At least with the claim about sand under a microscope that my 17 year old shared with me, there was something I could do about it. First I ran the image through a forensics tool called ELA (Error Level Analysis), which looks for parts of a file that have been encoded with different compression levels before being pasted together into a composite image. According to the ELA tutorial on the FotoForensics website, when analysed with ELA a clean image should show a fairly uniform lightness, whereas for a stitched together image some parts of it will show up much lighter than others. Sadly, but not surprisingly, for this image, it has been saved and re-saved so many times that the re-compression makes the ELA analysis output an almost black image, foiling my efforts to look like a 1337 hax0r:

After this failed attempt to show my daughter that the image was faked, I decided a much more practical approach would be to show her what actual sand looks like.

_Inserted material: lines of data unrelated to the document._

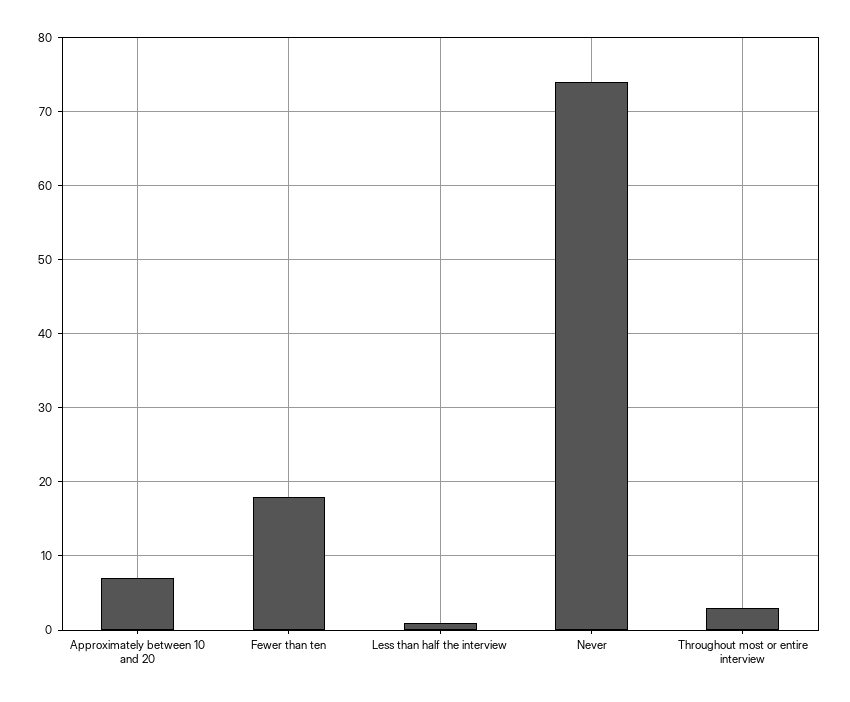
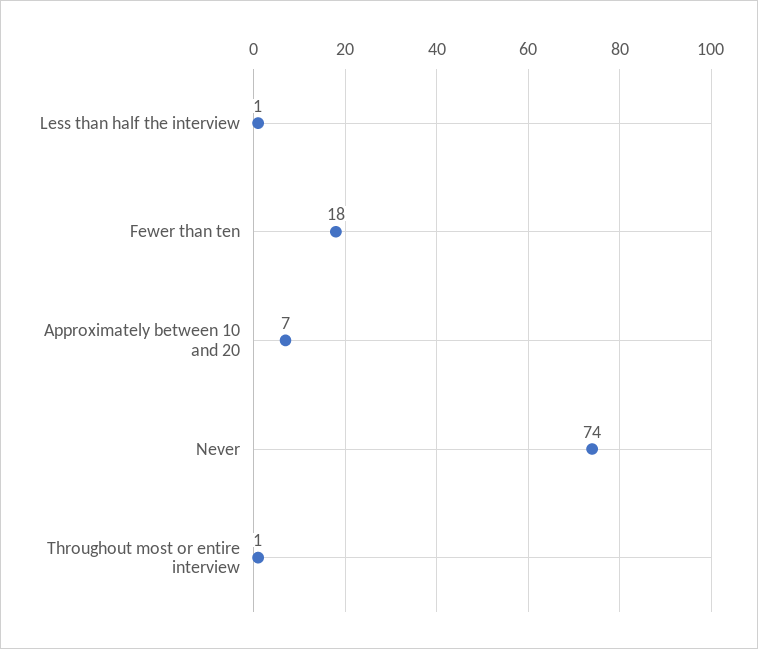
  {
    "Approximately between 10 and 20": 7,
    "Fewer than ten": 18,
    "Less than half the interview": 1,
    "Never": 74,
-   "Throughout most or entire interview": 3
+   "Throughout most or entire interview": 1
  }

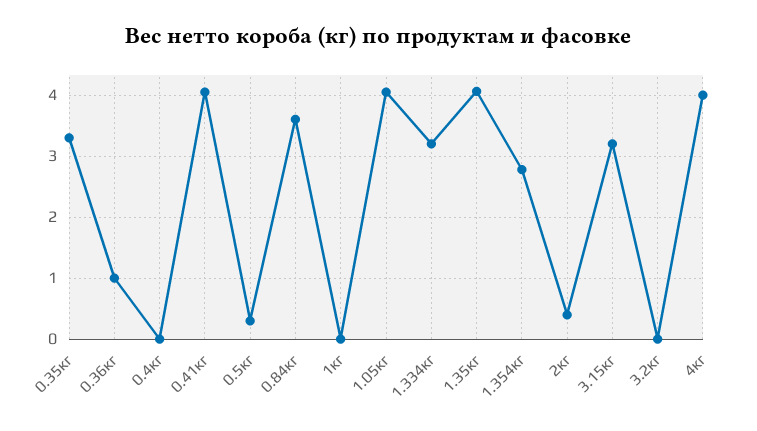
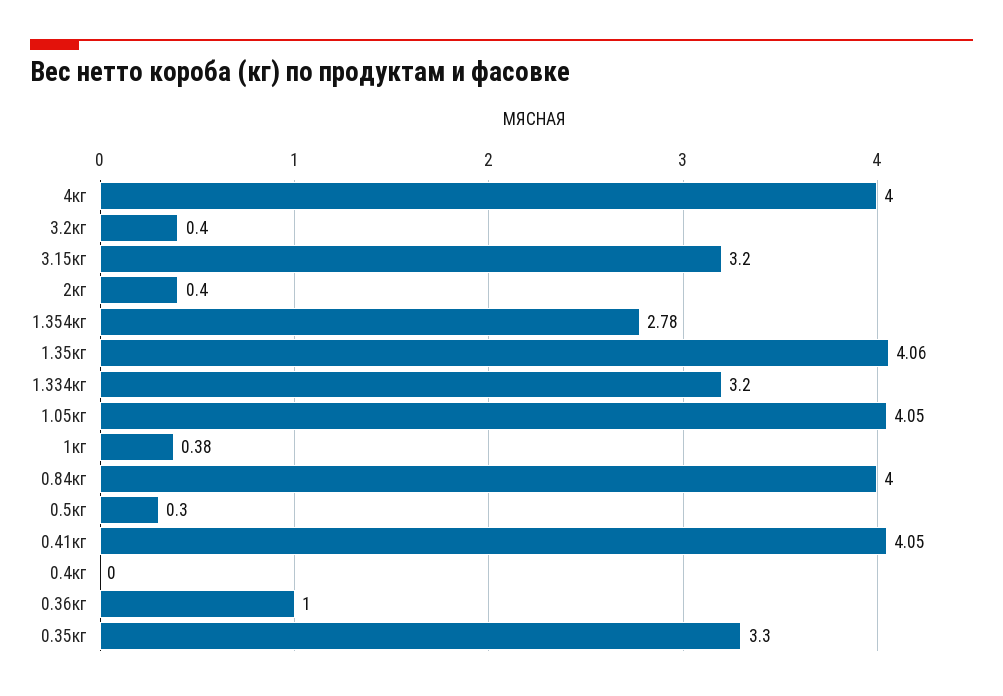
  {
    "0.35кг": 3.3,
    "0.36кг": 1,
    "0.4кг": 0,
    "0.41кг": 4.05,
    "0.5кг": 0.3,
-   "0.84кг": 3.6,
+   "0.84кг": 4,
-   "1кг": 0,
+   "1кг": 0.38,
    "1.05кг": 4.05,
    "1.334кг": 3.2,
    "1.35кг": 4.06,
    "1.354кг": 2.78,
    "2кг": 0.4,
    "3.15кг": 3.2,
-   "3.2кг": 0,
+   "3.2кг": 0.4,
    "4кг": 4
  }

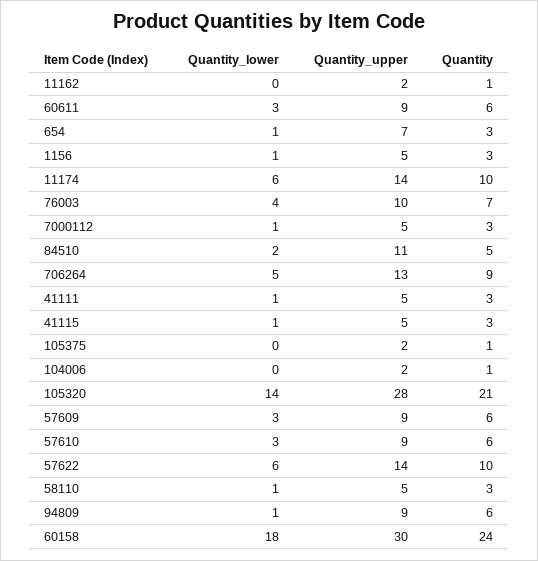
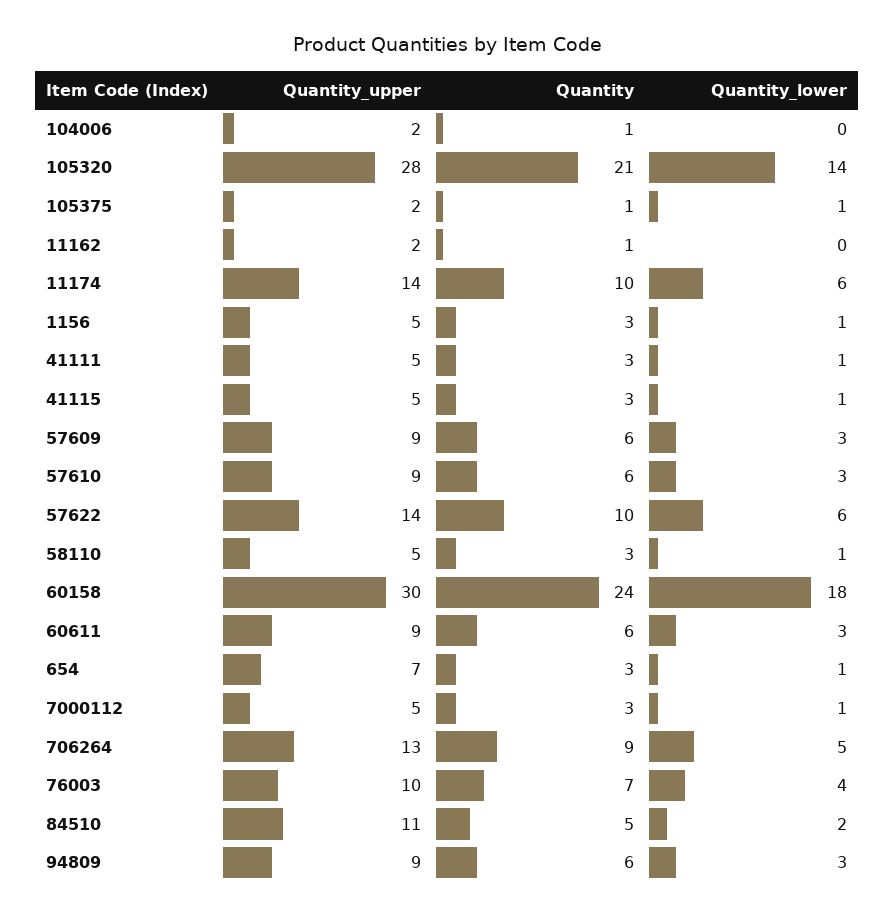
  {
    "Quantity_lower": {
      "11162": 0,
      "60611": 3,
      "654": 1,
      "1156": 1,
      "11174": 6,
      "76003": 4,
      "7000112": 1,
      "84510": 2,
      "706264": 5,
      "41111": 1,
      "41115": 1,
-     "105375": 0,
+     "105375": 1,
      "104006": 0,
      "105320": 14,
      "57609": 3,
      "57610": 3,
      "57622": 6,
      "58110": 1,
-     "94809": 1,
+     "94809": 3,
      "60158": 18
    },
    "Quantity_upper": {
      "11162": 2,
      "60611": 9,
      "654": 7,
      "1156": 5,
      "11174": 14,
      "76003": 10,
      "7000112": 5,
      "84510": 11,
      "706264": 13,
      "41111": 5,
      "41115": 5,
      "105375": 2,
      "104006": 2,
      "105320": 28,
      "57609": 9,
      "57610": 9,
      "57622": 14,
      "58110": 5,
      "94809": 9,
      "60158": 30
    },
    "Quantity": {
      "11162": 1,
      "60611": 6,
      "654": 3,
      "1156": 3,
      "11174": 10,
      "76003": 7,
      "7000112": 3,
      "84510": 5,
      "706264": 9,
      "41111": 3,
      "41115": 3,
      "105375": 1,
      "104006": 1,
      "105320": 21,
      "57609": 6,
      "57610": 6,
      "57622": 10,
      "58110": 3,
      "94809": 6,
      "60158": 24
    }
  }

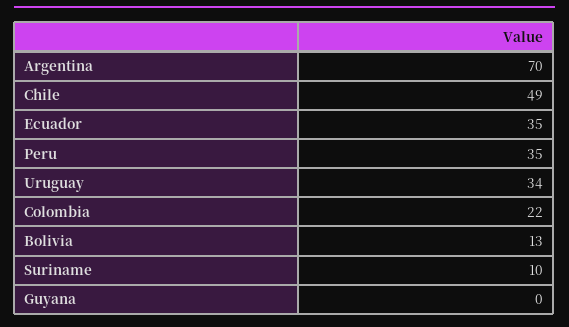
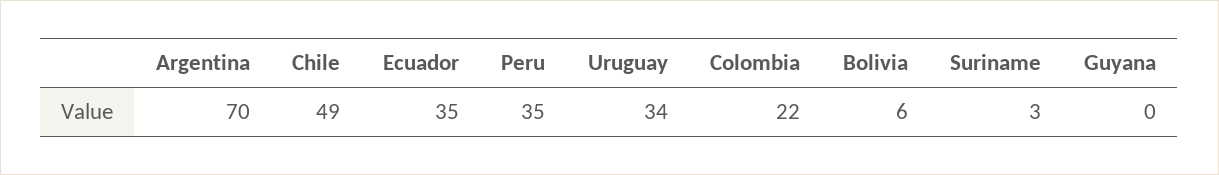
  {
    "Argentina": 70,
    "Chile": 49,
    "Ecuador": 35,
    "Peru": 35,
    "Uruguay": 34,
    "Colombia": 22,
-   "Bolivia": 13,
+   "Bolivia": 6,
-   "Suriname": 10,
+   "Suriname": 3,
    "Guyana": 0
  }

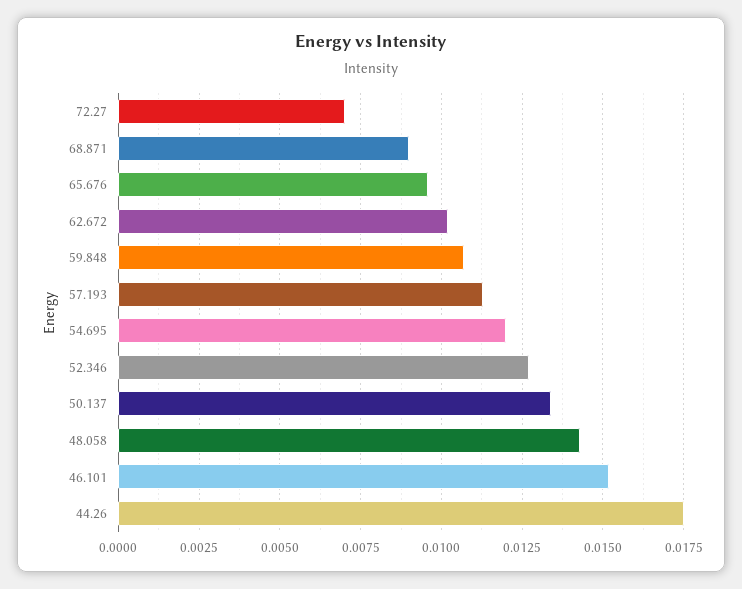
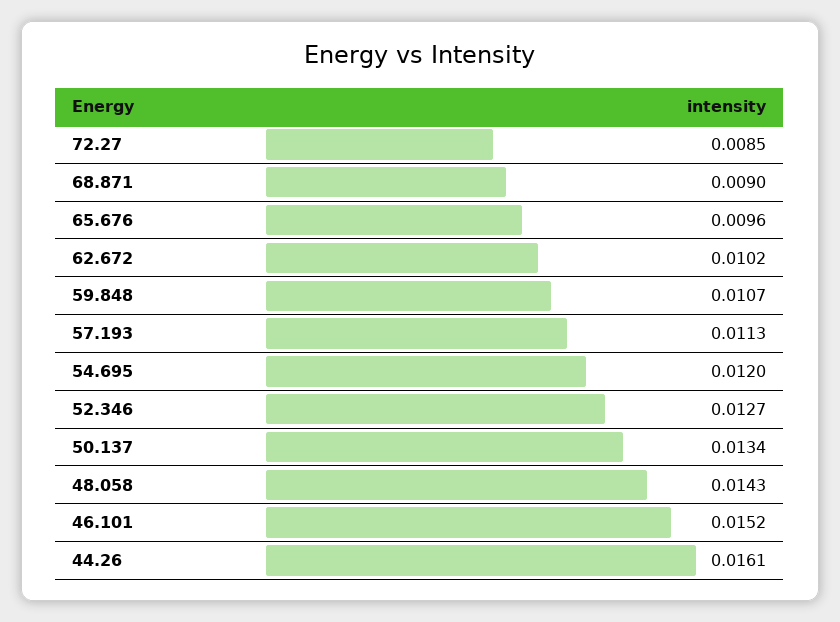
  {
-   "72.27": 0.007,
+   "72.27": 0.0085,
    "68.871": 0.009,
    "65.676": 0.0096,
    "62.672": 0.0102,
    "59.848": 0.0107,
    "57.193": 0.0113,
    "54.695": 0.012,
    "52.346": 0.0127,
    "50.137": 0.0134,
    "48.058": 0.0143,
    "46.101": 0.0152,
-   "44.26": 0.0175
+   "44.26": 0.0161
  }

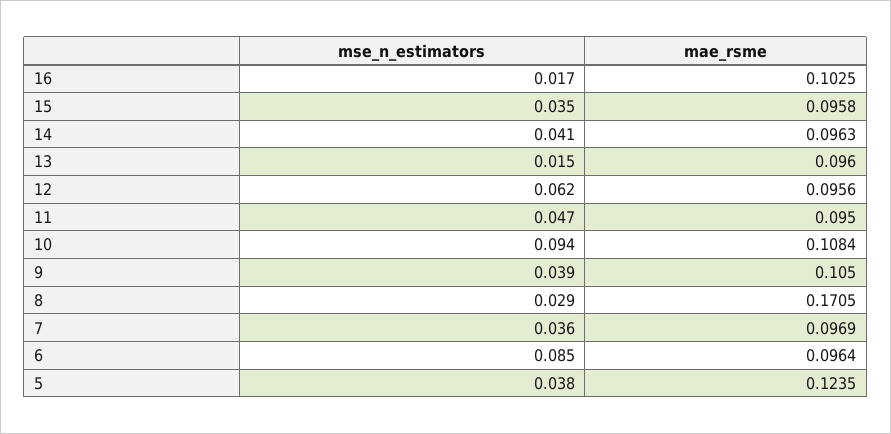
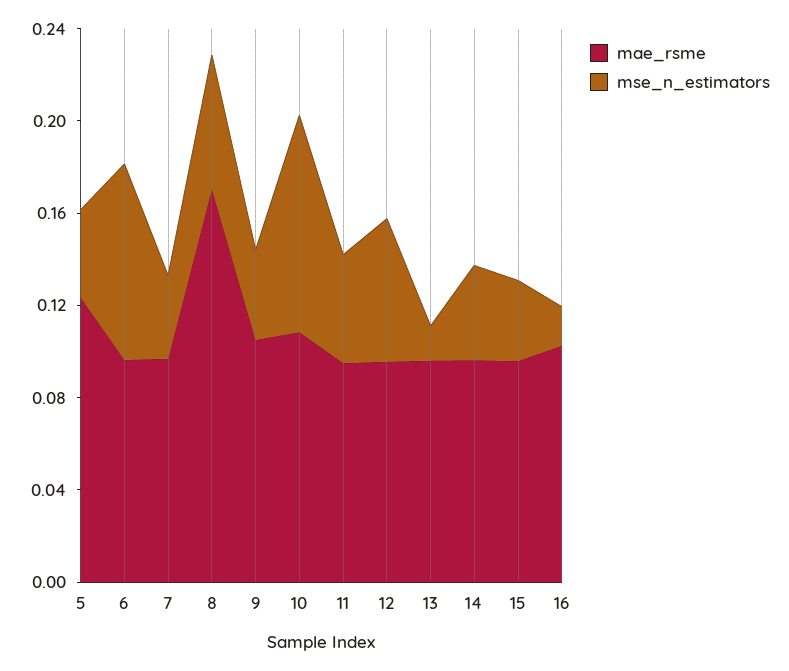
  {
    "mse_n_estimators": {
      "16": 0.017,
      "15": 0.035,
      "14": 0.041,
      "13": 0.015,
      "12": 0.062,
      "11": 0.047,
      "10": 0.094,
      "9": 0.039,
-     "8": 0.029,
+     "8": 0.06,
      "7": 0.036,
      "6": 0.085,
      "5": 0.038
    },
    "mae_rsme": {
      "16": 0.1025,
      "15": 0.0958,
      "14": 0.0963,
      "13": 0.096,
      "12": 0.0956,
      "11": 0.095,
      "10": 0.1084,
      "9": 0.105,
      "8": 0.1705,
      "7": 0.0969,
      "6": 0.0964,
      "5": 0.1235
    }
  }

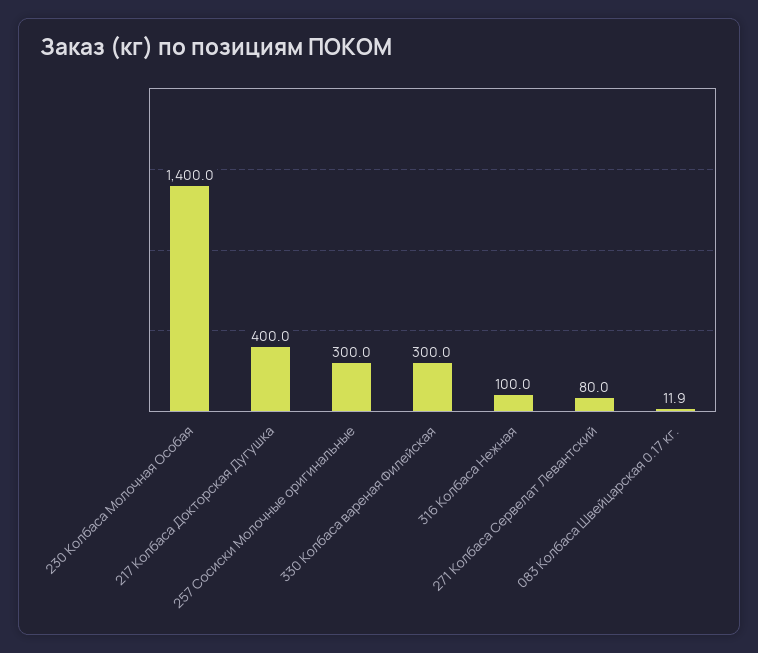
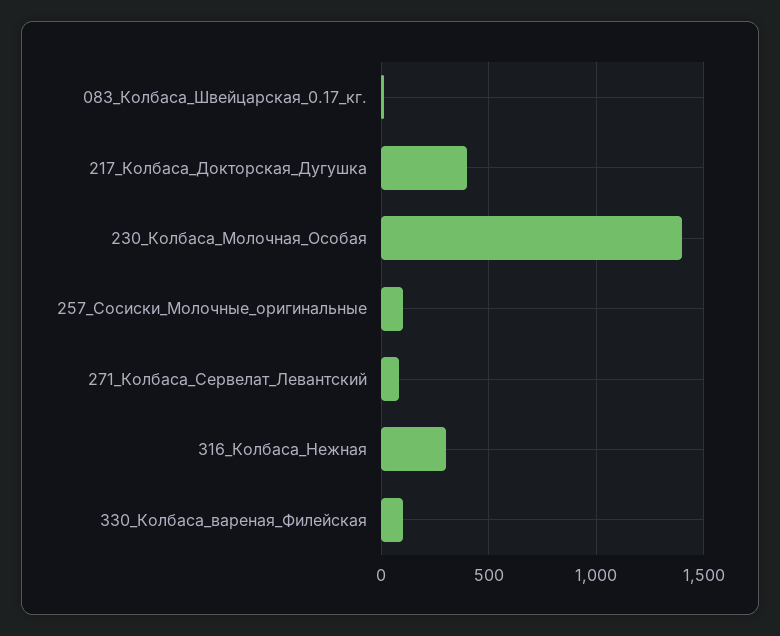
  {
    "230 Колбаса Молочная Особая": 1400,
    "217 Колбаса Докторская Дугушка": 400,
-   "257 Сосиски Молочные оригинальные": 300,
+   "257 Сосиски Молочные оригинальные": 100,
-   "330 Колбаса вареная Филейская": 300,
+   "330 Колбаса вареная Филейская": 100,
-   "316 Колбаса Нежная": 100,
+   "316 Колбаса Нежная": 300,
    "271 Колбаса Сервелат Левантский": 80,
    "083 Колбаса Швейцарская 0.17 кг.": 11.9
  }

So I headed out to the garage and grabbed a small sandcastle mould that still had sand in it from our last beach visit. . Then I banged it on the table a couple of times to get the sand out:

I grabbed a couple of cheap microscopes from around the house. The first one is a spring-loaded contraption that attaches to a mobile phone’s camera lens - I think this may have been $5 or so from KMart. Upon pointing this at the sand and opening my camera app, it was already obvious that we weren’t looking at a collection of pretty, coloured pieces of shell:

The second microscope was a bit more powerful, but I had to manually hold my phone camera lens to the eyepiece to get an image. This one is at higher magnification, so it becomes clearer that the sand is mainly tiny pieces of rock:

It was nice to be able to use this as a way to show my daughter that when faced with a fantastical claim, not only is it good to withhold your belief, but often you can come up with ways that you can test the claim. In this instance it only took about 10 minutes to perform a fun little piece of science, and undo a little of the damage that social media is causing.